Motorola has performed well on its image processing algorithms and in daylight and gloomy conditions it makes good looking images. The pictures look vivid with near-natural colors and when you turn on the HDR, colors are improved to allow a wider range of dynamics. The images don't have as much clarity as a 48-megapixel sensor but there isn't much to tell if you're not zooming in. Those are images which you can use without much editing on social media.

The images also have a good balance in exposures and most of the time, it looks like the image processing comes with an expensive camera. There are occasional concentration hunting problems and in difficult low light conditions, grains start creeping up slowly while the specifics are lost further. Nevertheless, the main camera of the Moto G8 Power Lite is more than enough for an average user to take decent photographs.

The macro camera is perfect for taking daytime close-up images but seek to avoid using it in dim lighting. The depth camera does its job nicely and in portrait mode images, the subject separation is fine. The front camera is decent too as colorful and clear selfies come out. Photos aren't quite sharp and the beauty modes try to smudge out the skin and hair.


This is the Moto G8 power lite hero app. Motorola has plunged into this phone a 5000mAh battery, which makes it hard to phone to destroy in a single day. Coupled with a power-efficient chipset and a low-resolution display, the Moto G8 Power Lite is easily a two-day handset, even with moderate use. Once used as a secondary phone without messaging applications, battery life goes beyond it. It feels so good not to charge your phone so frequently.

Charging such a big battery is a pain and with the supplied 10W charger, it takes up to two hours to fill up. The existence of a micro USB port forced me to learn how to connect the charging cable in dark rooms and I wish Motorola could have pressed for a USB-C port, because all other telephones in this section have the Type-C port.

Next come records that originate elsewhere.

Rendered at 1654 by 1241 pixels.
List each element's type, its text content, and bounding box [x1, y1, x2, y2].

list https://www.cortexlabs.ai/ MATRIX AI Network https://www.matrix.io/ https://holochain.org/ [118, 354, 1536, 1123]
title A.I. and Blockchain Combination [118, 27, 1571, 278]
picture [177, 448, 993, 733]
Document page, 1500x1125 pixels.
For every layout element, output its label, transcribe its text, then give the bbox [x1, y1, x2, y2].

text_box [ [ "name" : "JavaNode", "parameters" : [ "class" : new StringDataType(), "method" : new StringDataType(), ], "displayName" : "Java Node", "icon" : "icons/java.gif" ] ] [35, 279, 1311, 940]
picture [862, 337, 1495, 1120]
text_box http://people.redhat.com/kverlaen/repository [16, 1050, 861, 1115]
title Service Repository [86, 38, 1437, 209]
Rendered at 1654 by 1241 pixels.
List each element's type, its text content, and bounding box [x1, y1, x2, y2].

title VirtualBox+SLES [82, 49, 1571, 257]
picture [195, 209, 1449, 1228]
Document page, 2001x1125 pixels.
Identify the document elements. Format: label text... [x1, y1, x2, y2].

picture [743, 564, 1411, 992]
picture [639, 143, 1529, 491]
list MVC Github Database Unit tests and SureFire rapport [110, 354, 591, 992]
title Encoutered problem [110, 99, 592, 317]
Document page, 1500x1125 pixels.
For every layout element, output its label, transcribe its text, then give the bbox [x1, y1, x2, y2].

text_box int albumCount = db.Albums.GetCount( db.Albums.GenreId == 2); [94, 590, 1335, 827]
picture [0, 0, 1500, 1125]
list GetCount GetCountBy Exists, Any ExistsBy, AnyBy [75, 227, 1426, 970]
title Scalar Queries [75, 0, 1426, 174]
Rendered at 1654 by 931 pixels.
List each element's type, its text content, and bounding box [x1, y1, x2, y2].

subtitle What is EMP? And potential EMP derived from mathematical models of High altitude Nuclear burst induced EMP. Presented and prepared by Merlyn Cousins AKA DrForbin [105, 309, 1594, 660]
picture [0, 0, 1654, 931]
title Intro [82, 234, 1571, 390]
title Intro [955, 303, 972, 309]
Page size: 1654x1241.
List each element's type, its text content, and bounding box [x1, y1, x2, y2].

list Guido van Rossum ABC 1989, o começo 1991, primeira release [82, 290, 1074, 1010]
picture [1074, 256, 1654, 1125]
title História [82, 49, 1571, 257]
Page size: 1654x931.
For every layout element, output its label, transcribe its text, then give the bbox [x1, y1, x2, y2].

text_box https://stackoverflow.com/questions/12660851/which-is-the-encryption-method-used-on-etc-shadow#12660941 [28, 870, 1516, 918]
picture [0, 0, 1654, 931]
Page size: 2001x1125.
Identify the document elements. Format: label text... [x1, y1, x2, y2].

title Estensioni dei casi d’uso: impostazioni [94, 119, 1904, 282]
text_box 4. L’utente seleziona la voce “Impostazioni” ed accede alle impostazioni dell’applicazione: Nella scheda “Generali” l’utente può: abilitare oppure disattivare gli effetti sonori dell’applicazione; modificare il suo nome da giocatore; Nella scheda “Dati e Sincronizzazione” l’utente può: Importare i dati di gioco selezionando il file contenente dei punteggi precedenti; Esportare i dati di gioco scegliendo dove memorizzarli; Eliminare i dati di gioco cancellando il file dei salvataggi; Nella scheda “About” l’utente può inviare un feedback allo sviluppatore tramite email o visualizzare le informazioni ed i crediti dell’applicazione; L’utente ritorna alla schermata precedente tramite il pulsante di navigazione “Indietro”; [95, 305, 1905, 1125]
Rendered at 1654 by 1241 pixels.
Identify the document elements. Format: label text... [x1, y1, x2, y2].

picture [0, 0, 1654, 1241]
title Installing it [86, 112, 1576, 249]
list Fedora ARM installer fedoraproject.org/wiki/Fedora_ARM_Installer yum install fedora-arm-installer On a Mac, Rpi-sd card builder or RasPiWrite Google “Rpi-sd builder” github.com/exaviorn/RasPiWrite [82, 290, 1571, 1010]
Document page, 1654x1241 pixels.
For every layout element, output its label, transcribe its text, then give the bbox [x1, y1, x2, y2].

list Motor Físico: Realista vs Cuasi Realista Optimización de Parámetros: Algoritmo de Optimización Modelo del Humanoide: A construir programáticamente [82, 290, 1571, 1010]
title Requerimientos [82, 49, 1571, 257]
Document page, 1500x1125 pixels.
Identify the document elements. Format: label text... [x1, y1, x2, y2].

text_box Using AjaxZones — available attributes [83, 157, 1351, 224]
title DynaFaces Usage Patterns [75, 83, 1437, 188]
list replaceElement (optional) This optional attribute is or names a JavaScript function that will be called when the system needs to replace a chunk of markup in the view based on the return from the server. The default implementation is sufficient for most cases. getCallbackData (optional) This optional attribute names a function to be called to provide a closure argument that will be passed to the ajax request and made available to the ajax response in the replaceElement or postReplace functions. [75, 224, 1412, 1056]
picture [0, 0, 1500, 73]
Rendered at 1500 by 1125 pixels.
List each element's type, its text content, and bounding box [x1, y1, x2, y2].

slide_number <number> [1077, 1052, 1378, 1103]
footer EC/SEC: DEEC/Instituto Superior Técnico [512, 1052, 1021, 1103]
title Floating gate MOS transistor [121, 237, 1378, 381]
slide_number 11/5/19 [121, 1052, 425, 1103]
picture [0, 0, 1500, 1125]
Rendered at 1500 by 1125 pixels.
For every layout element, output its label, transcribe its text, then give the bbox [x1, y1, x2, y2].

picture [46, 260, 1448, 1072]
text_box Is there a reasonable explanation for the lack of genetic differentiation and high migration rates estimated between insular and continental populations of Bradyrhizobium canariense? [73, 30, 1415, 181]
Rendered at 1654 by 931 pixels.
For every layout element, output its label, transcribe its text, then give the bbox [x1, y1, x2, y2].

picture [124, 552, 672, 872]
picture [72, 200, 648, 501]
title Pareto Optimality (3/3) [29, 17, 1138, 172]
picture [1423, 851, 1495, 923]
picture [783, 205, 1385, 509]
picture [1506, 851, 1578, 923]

Is the G8 Power Lite Motorola Moto a worthy purchase for Rs 8,999? That surely is based on my use and experience. Motorola has done a few positive things, like display quality, battery life, a clean Android interface, and a decent camera (main camera) setup. This also looks amazing. There are also some disadvantages, especially when you consider the older Helio P35 chip, an outdated version of Android, an average front camera and a micro USB port. As a consumer, it completely depends upon you whether the combination of these pros and cons make sense.